“Abbiamo perso prima di tutto un poeta. E poeti non ce ne sono tanti nel mondo, ne nascono tre o quattro soltanto in un secolo… Quando sarà finito questo secolo, Pasolini sarà tra i pochissimi che conteranno come poeta. Il poeta dovrebbe esser sacro”. Poteva sembrare l’accalorato e affettuoso omaggio a un amico, ma invece
le parola dell’orazione funebre di Alberto Moravia per Pier Paolo Pasolini, ucciso in questo 2 novembre, 48 anni fa.
Quasi mezzo secolo: un tempo sufficiente per distanziare, annacquare, sfumare l’opera di tanti scrittori e poeti (e Pasolini fu anche regista, giornalista, saggista, polemista…). Poteva essere così anche per chi con tanta tenacia si è abbarbicato al suo tempo, come certamente Pasolini ha fatto (“Gettare il corpo nella lotta” è una frase che lo identifica ed è anche il titolo di uno dei libri che di recente lo hanno ricordato).

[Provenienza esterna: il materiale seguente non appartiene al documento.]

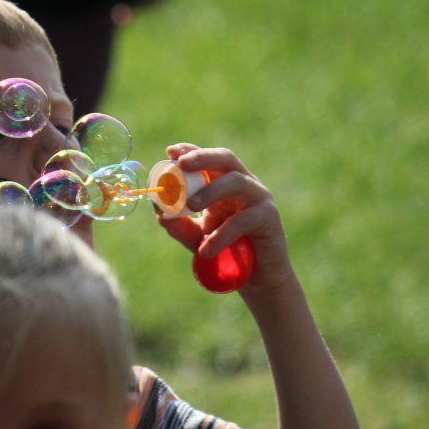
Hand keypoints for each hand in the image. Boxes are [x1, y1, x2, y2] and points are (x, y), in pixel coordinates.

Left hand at [155, 144, 294, 294]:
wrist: (257, 277)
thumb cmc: (227, 250)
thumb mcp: (197, 236)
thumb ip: (180, 225)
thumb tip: (159, 214)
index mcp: (223, 183)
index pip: (208, 159)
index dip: (190, 151)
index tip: (171, 151)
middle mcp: (243, 184)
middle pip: (226, 159)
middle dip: (203, 157)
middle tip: (182, 164)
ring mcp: (259, 198)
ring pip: (236, 181)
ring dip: (211, 190)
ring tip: (190, 205)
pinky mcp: (269, 217)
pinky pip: (244, 219)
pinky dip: (222, 233)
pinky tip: (206, 250)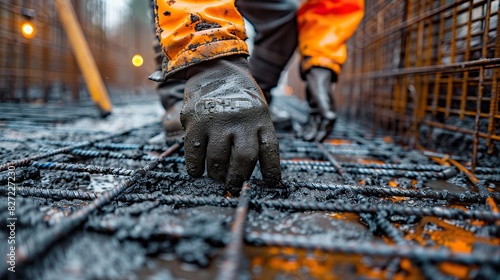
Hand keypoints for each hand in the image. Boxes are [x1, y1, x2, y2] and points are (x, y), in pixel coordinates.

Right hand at [180, 56, 280, 189]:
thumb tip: (248, 172)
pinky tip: (198, 171)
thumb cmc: (239, 97)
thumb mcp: (257, 110)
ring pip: (217, 160)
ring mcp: (217, 119)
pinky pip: (194, 153)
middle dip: (238, 178)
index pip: (270, 150)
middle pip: (243, 159)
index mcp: (260, 117)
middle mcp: (240, 119)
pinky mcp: (195, 121)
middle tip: (234, 185)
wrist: (215, 69)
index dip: (272, 171)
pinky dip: (195, 167)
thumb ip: (256, 136)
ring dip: (216, 175)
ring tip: (217, 177)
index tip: (271, 184)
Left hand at [301, 67, 336, 141]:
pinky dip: (306, 126)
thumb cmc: (319, 85)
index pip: (328, 125)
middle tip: (306, 140)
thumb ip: (324, 108)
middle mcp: (326, 112)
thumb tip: (331, 118)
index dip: (323, 133)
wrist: (316, 75)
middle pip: (321, 126)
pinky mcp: (314, 110)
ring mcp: (320, 111)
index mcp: (330, 110)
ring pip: (315, 125)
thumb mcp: (321, 97)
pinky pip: (310, 121)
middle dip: (314, 134)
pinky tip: (299, 131)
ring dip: (309, 131)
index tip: (317, 141)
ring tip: (301, 137)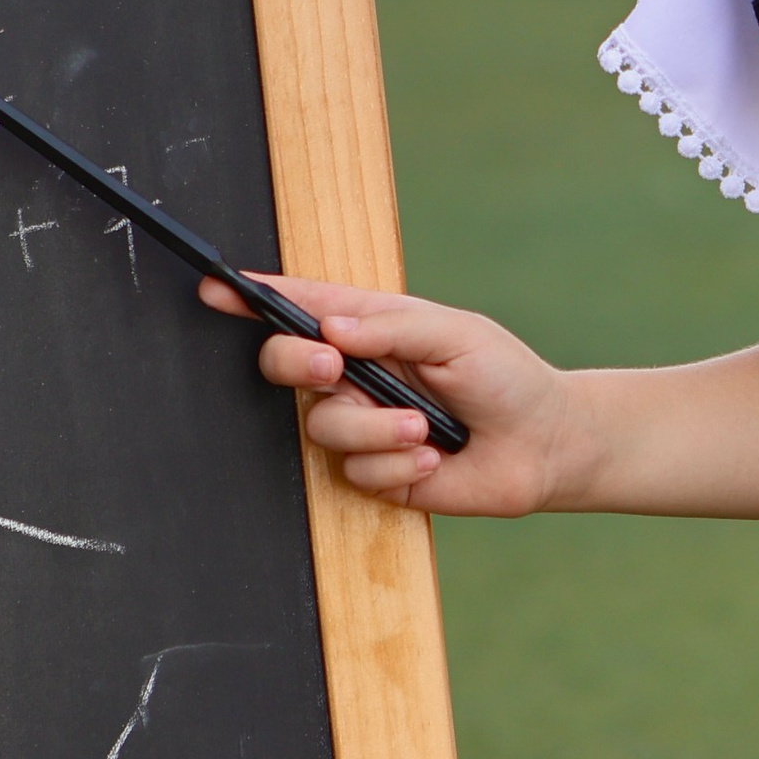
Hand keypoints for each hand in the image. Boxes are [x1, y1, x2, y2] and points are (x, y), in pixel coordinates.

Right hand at [198, 272, 580, 513]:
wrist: (542, 445)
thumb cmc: (505, 377)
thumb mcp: (458, 334)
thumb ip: (393, 327)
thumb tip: (332, 328)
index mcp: (373, 328)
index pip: (305, 308)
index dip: (258, 297)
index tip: (216, 288)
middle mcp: (357, 374)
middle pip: (286, 363)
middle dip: (298, 363)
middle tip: (334, 367)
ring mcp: (363, 423)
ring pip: (322, 424)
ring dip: (375, 427)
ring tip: (425, 428)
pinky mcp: (375, 470)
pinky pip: (354, 470)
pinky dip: (397, 461)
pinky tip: (434, 455)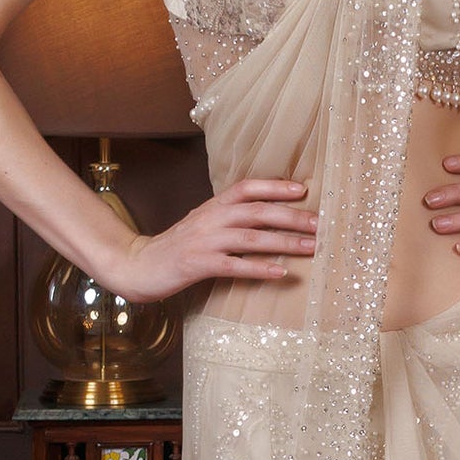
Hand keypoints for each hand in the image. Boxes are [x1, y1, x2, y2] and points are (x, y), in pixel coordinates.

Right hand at [109, 180, 316, 296]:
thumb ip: (229, 217)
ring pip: (252, 238)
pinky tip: (281, 273)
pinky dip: (260, 269)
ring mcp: (205, 241)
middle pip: (258, 212)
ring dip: (285, 243)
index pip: (247, 188)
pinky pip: (235, 266)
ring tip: (311, 248)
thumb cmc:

E invece Pasolini ci parla ancora tantissimo. Ci parlano i suoi Scritti corsari, che fino al giorno della morte descrissero in modo irripetibile ed efficacissimo i cambiamenti dell’Italia post boom economico. L’Italia dell’omologazione, da lui avvertita e temuta al punto da spostare di volta in volta il suo sguardo su ogni possibile isola incontaminata (il Friuli contadino, poi le borgate romane, poi il Sud, poi altre zone del mondo dall’India a una lettura imprevedibile degli Usa…). E nelle sue opere, qualunque sia il mezzo espressivo, c’è sempre la ricerca della Poesia. Proprio come disse Moravia, con parole che forse comprendiamo meglio oggi che quel giorno di 48 anni fa.
C’è ancora tanto da studiare e scoprire. Nel prossimo anno, ad esempio, saranno 60 anni dal Vangelo secondo Matteo: l’imprevedibile esito di un film sulla vita di Cristo diretto da un ateo dichiarato e marxista. E in questo film, come nel resto dell’opera pasoliniana, c’è soprattutto un grandissimo insegnamento: studiare, per poi poter analizzare o reinterpretare. Ma dopo avere studiato, e senza secondi fini che non siano ideali.